* Page excerpt:
Julieta Cervantes

Novenas for a Lost Hospital

5
Reviewer's Rating

Grab your walking shoes and ditch your large bags, folks – this show requires your hands free to hold a candle, applaud, and perhaps wipe some stray tears from your eyes. Novenas for a Lost Hospital is part walking tour, part performance, and part living museum exhibit that makes for an inimitable experience worth a trip from any corner of the city.

Cusi Cram’s work brings to life the 161-year history of St. Vincent’s Hospital, mainly paralleling two of its heydays: the cholera and AIDS epidemics. The audience begins in the courtyard of St. John’s Episcopal church, nestled between lush greenery and the soothing melody of the actors’ song. The luxury condo building (“with ugly windows,” the actors are sure to point out) that now stands in the demolished hospital’s place watches over the gathering from a few blocks away. Clear disdain for the hospital’s replacement aside, there’s an ethereal, joyful feel to the production that’s immediately apparent. The participants aren’t there to lament the hospital’s death – they’re there to celebrate its life with dancing and song that even the audience gets to participate in.

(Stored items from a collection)
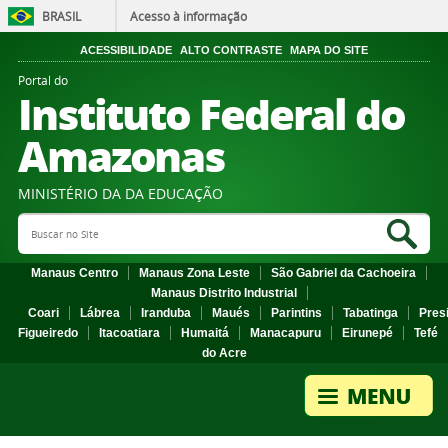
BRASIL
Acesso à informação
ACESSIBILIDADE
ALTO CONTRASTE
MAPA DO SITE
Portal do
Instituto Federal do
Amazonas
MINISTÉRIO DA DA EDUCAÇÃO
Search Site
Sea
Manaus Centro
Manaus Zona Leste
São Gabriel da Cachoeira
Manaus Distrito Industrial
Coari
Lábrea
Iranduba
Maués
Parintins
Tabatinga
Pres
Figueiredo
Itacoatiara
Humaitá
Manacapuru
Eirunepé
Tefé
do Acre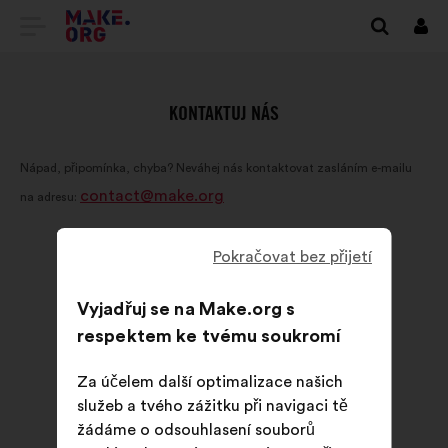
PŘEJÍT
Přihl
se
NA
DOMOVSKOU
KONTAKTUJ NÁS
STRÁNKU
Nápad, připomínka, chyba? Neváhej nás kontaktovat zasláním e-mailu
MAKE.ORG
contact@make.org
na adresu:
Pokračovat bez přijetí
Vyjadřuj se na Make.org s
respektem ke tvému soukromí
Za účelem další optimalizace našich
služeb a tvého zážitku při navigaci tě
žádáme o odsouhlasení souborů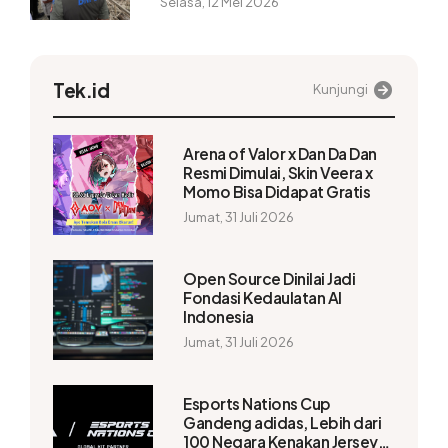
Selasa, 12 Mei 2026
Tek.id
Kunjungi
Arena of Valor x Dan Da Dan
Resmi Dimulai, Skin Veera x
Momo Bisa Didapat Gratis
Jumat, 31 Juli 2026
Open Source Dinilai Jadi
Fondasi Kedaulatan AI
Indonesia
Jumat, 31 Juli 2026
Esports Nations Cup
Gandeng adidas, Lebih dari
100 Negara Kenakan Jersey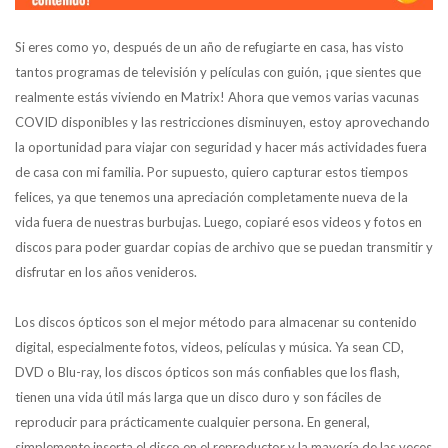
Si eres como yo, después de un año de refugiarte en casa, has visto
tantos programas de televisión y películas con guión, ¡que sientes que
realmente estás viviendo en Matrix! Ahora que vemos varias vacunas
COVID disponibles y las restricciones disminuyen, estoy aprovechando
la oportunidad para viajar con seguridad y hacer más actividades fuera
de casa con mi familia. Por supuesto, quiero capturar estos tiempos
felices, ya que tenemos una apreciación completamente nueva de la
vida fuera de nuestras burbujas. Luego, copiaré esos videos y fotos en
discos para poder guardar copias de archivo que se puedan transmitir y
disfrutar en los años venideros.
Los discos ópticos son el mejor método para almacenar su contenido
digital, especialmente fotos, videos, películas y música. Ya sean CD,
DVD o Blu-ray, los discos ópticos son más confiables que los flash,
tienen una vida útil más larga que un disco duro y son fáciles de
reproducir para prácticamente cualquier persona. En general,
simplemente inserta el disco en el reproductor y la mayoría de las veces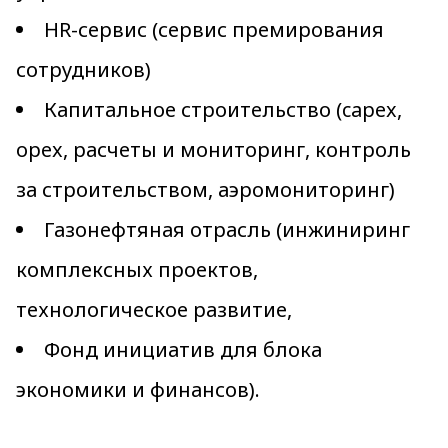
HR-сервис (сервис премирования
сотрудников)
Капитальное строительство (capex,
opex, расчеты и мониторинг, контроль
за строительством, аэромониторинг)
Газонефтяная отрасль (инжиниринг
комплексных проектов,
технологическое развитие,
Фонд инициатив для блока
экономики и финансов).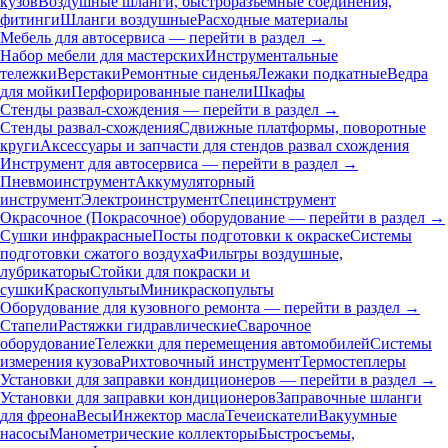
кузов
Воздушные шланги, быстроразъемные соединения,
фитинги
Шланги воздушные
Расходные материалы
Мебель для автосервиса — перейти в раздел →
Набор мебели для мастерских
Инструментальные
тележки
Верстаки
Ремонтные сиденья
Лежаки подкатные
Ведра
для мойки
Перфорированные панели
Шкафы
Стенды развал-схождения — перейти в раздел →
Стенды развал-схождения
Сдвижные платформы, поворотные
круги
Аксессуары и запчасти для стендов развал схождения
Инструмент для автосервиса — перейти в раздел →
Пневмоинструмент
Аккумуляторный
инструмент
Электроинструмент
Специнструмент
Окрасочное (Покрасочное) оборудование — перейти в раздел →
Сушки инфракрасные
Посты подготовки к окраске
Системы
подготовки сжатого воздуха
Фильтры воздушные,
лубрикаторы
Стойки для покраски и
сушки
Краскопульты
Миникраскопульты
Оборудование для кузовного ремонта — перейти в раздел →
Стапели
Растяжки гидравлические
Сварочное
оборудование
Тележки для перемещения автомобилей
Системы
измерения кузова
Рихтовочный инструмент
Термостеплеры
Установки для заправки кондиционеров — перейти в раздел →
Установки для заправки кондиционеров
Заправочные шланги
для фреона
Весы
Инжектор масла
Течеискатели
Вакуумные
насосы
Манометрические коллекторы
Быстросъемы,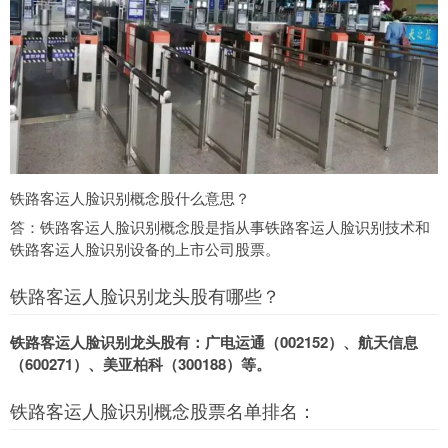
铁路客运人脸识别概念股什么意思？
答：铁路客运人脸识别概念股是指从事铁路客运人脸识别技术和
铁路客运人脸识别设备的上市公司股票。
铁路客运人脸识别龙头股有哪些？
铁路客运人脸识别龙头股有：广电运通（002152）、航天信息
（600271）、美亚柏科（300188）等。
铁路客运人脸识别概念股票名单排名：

* * *

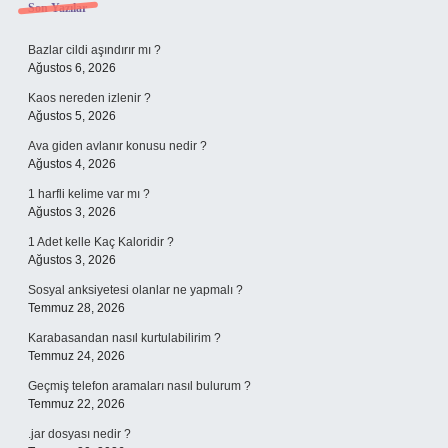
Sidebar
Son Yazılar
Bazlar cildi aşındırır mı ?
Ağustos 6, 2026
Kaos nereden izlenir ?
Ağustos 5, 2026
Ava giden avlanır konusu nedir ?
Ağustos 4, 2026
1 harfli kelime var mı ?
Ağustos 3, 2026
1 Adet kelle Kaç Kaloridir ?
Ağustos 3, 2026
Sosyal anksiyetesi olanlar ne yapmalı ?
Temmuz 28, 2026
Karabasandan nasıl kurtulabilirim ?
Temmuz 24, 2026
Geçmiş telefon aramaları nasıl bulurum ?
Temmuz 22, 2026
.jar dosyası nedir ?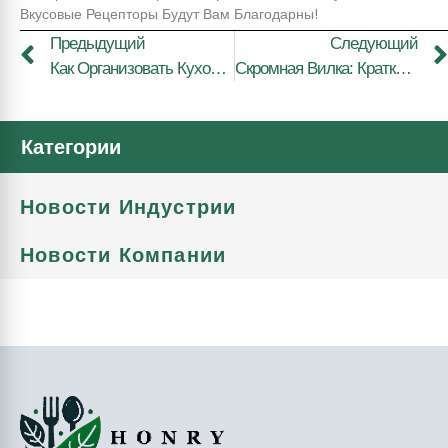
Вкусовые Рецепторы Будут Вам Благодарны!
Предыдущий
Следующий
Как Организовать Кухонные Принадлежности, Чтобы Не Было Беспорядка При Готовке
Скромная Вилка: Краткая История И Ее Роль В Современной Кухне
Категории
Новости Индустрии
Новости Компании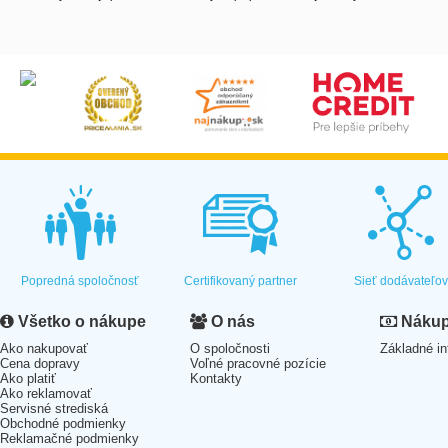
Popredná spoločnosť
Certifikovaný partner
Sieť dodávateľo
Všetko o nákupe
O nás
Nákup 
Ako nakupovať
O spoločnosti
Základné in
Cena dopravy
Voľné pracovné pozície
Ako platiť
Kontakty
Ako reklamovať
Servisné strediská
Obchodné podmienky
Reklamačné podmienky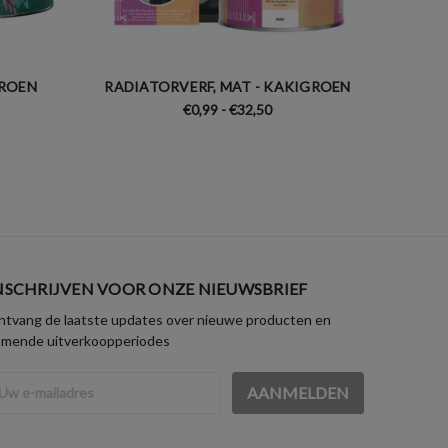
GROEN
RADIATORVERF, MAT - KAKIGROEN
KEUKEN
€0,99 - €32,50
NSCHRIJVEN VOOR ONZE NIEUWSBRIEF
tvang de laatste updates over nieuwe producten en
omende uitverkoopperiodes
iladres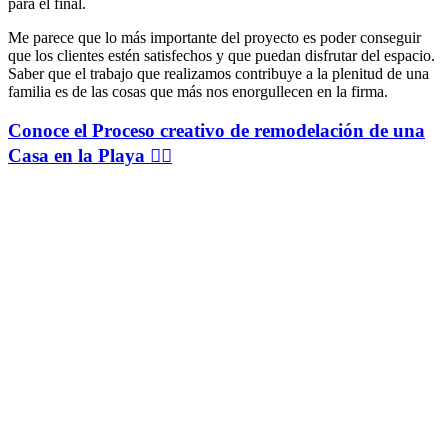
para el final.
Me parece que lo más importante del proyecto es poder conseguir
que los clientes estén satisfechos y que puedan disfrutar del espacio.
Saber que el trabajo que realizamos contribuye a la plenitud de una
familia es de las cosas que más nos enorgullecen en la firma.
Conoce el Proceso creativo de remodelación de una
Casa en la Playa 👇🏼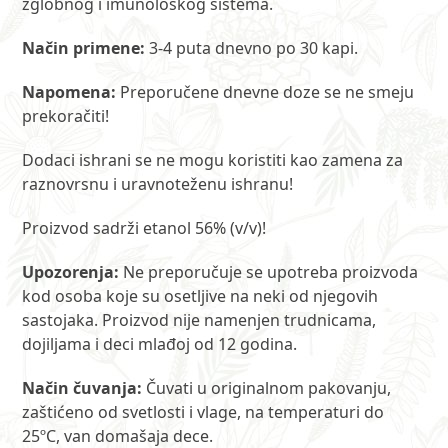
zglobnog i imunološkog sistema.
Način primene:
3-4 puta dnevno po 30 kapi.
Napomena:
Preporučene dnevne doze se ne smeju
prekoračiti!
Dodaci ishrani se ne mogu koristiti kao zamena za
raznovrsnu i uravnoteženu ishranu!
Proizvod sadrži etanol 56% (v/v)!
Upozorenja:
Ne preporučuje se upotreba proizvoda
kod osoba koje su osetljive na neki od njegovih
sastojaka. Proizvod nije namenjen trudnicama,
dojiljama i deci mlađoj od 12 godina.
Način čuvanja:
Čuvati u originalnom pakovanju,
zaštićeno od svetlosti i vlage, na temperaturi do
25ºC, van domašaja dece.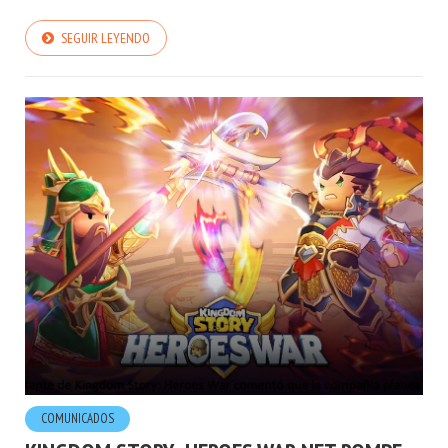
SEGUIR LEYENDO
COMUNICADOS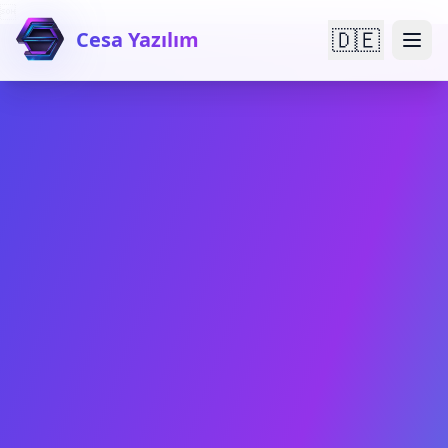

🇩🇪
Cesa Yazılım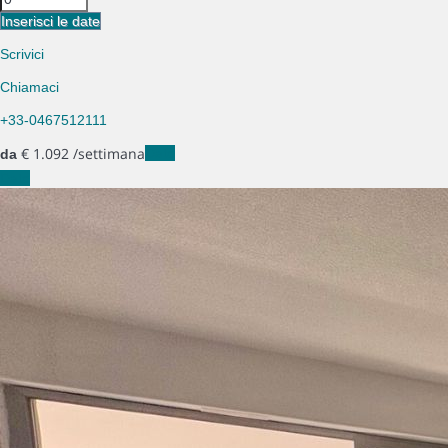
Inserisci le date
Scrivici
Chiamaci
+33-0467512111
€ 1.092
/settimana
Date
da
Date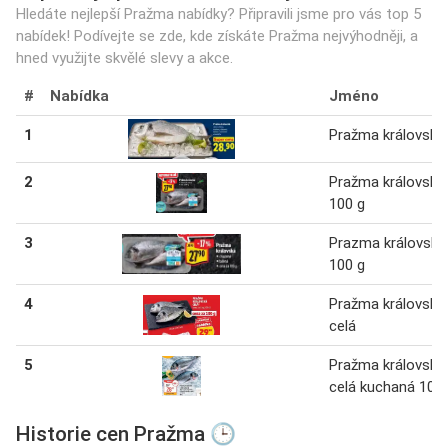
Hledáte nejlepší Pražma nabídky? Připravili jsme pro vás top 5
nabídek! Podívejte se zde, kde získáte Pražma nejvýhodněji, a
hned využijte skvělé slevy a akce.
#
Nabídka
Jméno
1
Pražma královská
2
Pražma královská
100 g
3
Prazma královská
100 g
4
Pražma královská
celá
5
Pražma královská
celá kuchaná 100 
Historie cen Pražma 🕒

* * *

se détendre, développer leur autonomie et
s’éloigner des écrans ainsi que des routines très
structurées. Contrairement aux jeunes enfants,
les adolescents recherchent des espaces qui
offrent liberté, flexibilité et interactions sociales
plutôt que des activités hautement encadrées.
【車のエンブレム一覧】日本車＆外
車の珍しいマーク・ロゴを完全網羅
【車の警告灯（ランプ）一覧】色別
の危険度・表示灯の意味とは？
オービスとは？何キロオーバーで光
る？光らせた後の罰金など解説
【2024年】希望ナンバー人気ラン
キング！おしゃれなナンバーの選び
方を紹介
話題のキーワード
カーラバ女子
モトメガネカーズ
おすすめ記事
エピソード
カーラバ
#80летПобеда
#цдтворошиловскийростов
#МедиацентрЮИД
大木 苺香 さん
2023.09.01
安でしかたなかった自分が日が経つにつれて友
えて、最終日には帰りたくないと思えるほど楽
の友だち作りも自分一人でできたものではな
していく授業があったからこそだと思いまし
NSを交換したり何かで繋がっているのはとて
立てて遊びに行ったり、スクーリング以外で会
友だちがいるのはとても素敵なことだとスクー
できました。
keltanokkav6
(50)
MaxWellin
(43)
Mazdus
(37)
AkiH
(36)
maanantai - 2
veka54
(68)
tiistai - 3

* What you will do:
[a] Answer these questions about the review of Novenas for a Lost Hospital:
(i) Whose work brings the hospital's history to life?
(ii) Which two epidemics does the work mainly parallel?
(iii) Where does the audience begin?
[b] Carry on the review of Novenas for a Lost Hospital from the point where its text stops.

* Results for each task:
[a]
(i) Cusi Cram's
(ii) The cholera and AIDS epidemics
(iii) In the courtyard of St. John's Episcopal church

[b]
That sentiment moves with the crowd into the intimate Rattlestick Playwrights Theater, where an exhibit of photos, memorabilia, and voiceovers provides real-life glimpses of St. Vincent. The traditional-play segment of Novenas follows, structured aptly into nine parts with the aim of “re-membering” the hospital; that is, by keeping the memory alive, putting its story back together. The artistry of this endeavor is effortless, and Cram’s “re-membering” of disparate moments in time and space is seamless. At times, characters clearly punctuate their existence in heaven, or at least in the onstage world of the hospital. At others, the fourth wall falls and they interact with the audience as though the gap between centuries is but an inch. St. Elizabeth Ann Seton (Kathleen Chalfant), the emcee of sorts, invites us not only to learn about St. Vincent’s, but also to be part of its history while within the theater’s walls.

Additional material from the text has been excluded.